11PM. Certain parts of London feel like anywhere in Britain. A poorly lit network of A roads, laybys, and pylons surrounded by overgrown common land that goes largely unutilised unless it’s the school holidays, in which case every carny fair within a 20-mile radius descends on the city’s green spaces like a fleet of UFOs blasting Cascada. There’s also a lot of Ministry of Defence land you don’t expect to find in Zone 3. None of it looks particularly inviting, especially in the evening, unlit and potentially full of crackheads as it is, but for whatever reason I find it comforting. The city wants you to believe that you need to be in a licensed venue paying out the arse for things in order to have fun at night, which has its place, but so much of it ends up unmemorable due to its regimented nature. Order this, split that, on to the next spot. I consider myself lucky to have learned from a young age that you can step outside your front door and do whatever the fuck you like. In one of the most surveilled cities in the world, you can still wander into the dark, broken branches and fly-tipped debris crunching under your heels like a round of applause, to have your skin serenaded by the light of the moon.

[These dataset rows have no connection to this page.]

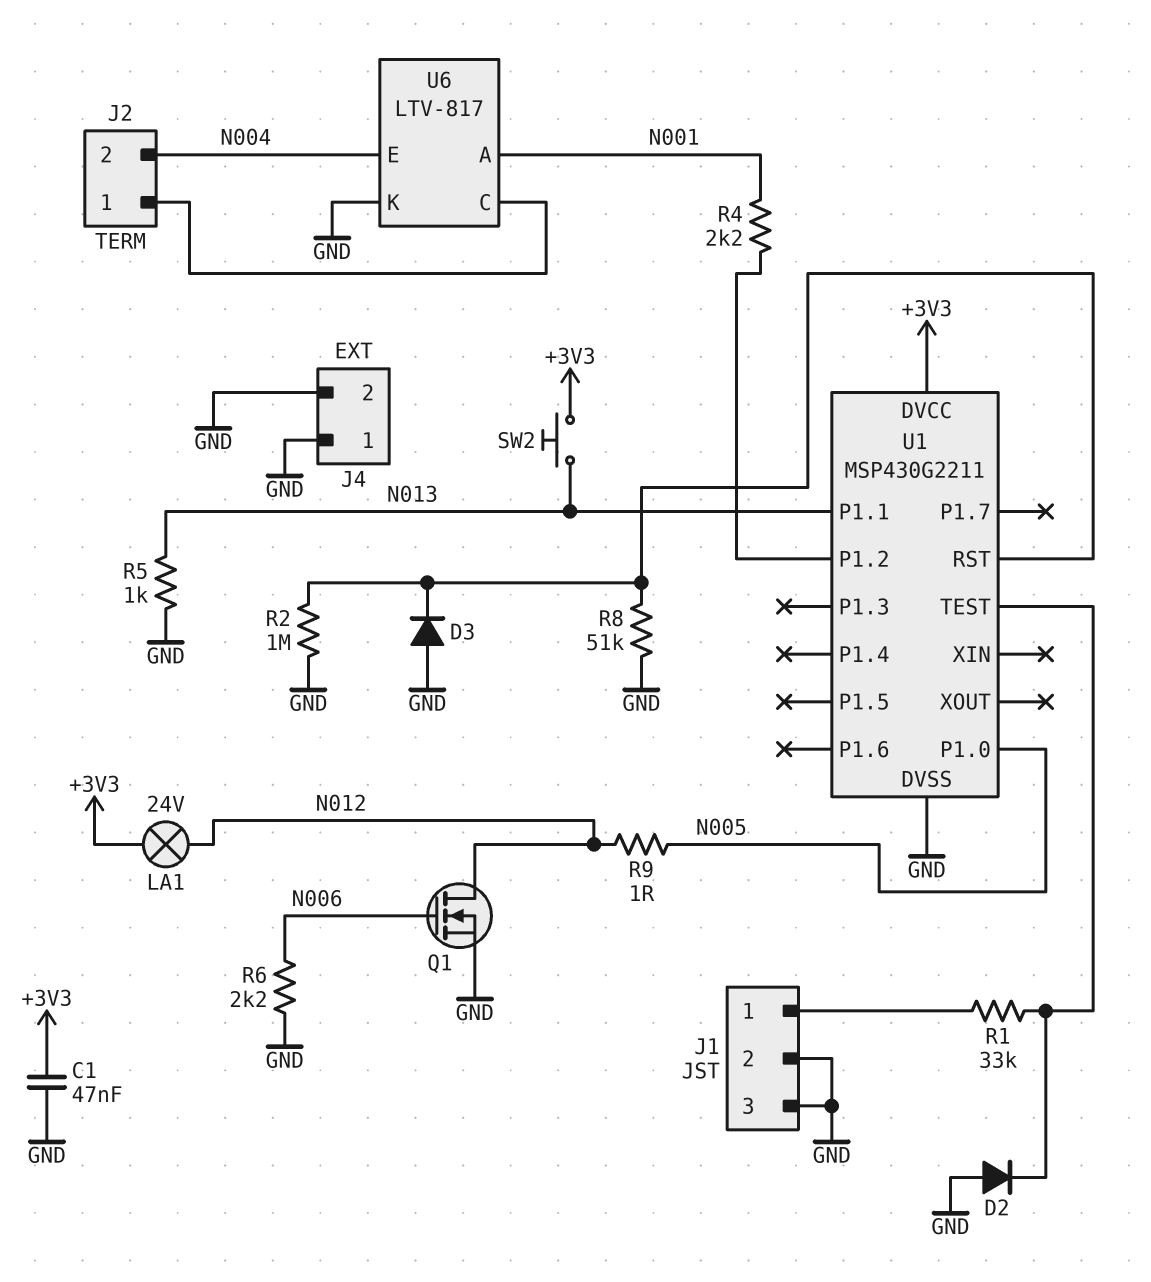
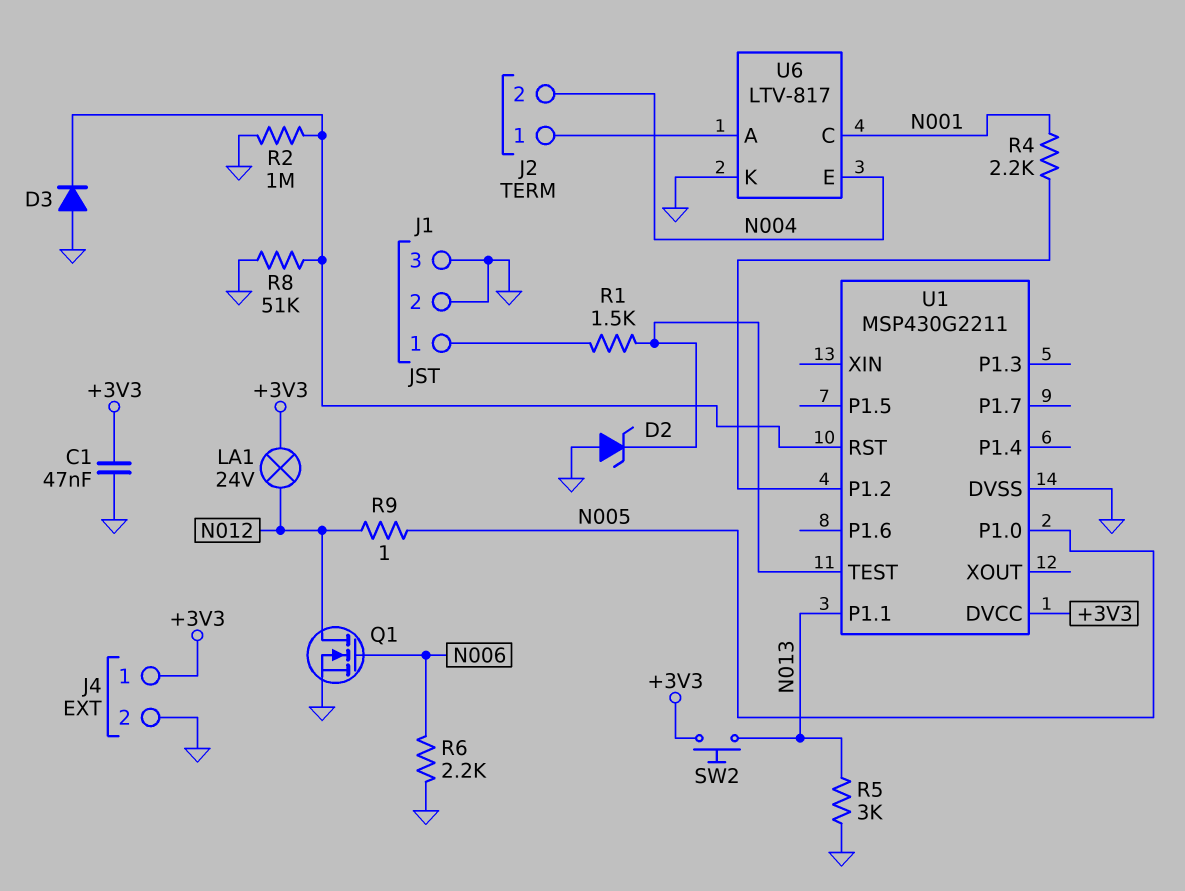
D2: diode (A GND, K U1/TEST) -> zener (A GND, K U1/TEST)
J4 pin 1: GND -> +3V3
R1: 33k (J1/1, U1/TEST) -> 1.5k (J1/1, U1/TEST)
R5: 1k (GND, N013) -> 3k (GND, N013)
U6 pin A: N001 -> J2/1
U6 pin C: J2/1 -> N001

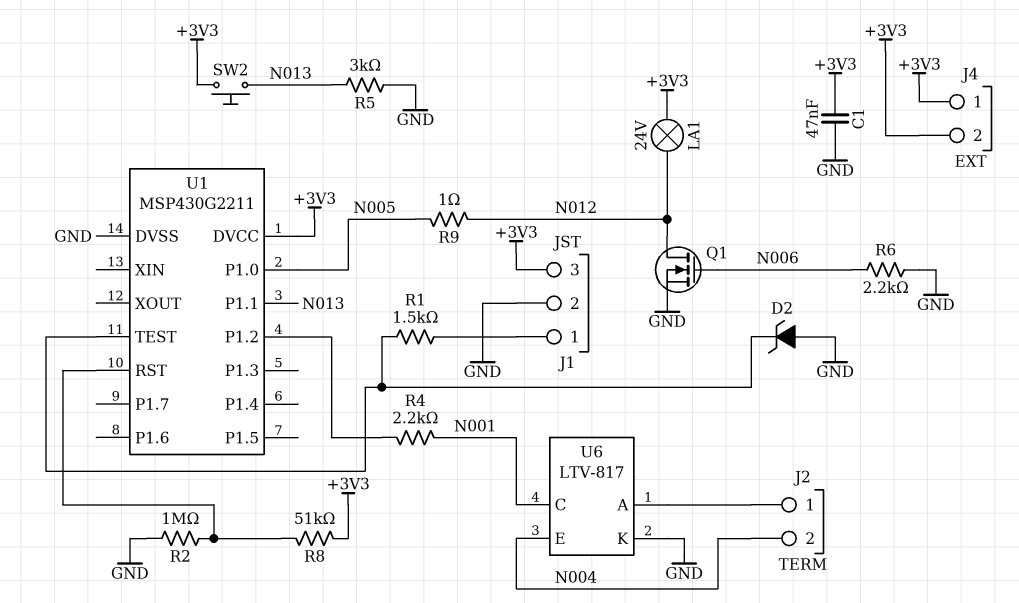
D3: diode (A GND, K U1/RST) -> none
J1 pin 3: GND -> +3V3
J4 pin 2: GND -> +3V3
R8: 51k (GND, U1/RST) -> 51k (+3V3, U1/RST)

SATURDAY, 1AM. The war is over.
SATURDAY 1:50AM. Too often it feels like every action falls on a knife-edge. Was it worth it? Or was it worthless? Personally, I don’t think anything is inherently either. Everything is whatever you say it is. That’s one reason why I no longer bother with therapy. If something or someone is making me feel bad, no matter. I simply choose to view it differently. Possibly this makes me delusional, but I would prefer a life filled with meaning over peace. Not all meaningful things are simple; most of them aren’t. It helps, also, to resist grand linear narratives. Hot weather makes this easier, since it wilts your senses and leaves you more receptive to little romances that, in the end, amount to something more valuable than the architecture of amazing things. A cherry Coke sparkling over ice when your mouth is dry. A cat lying on a hot bin lid, dreaming. Bleached arm hairs and stiff deodorant patches on t-shirts. Someone who makes you laugh, and you make them feel calm, and you can both breathe at least for a little while.
Life is a rosary of moments like these. It’s just a matter of counting them.
SUNDAY, 8PM. The war resumes.





love it. this is the type of day --and writing-- that seems so relatable to me, yet I can't count or write about it anymore. or am I just cowardly stopping to see it that way?
Brilliant. Would love to see more of this (also, when is your book coming out??)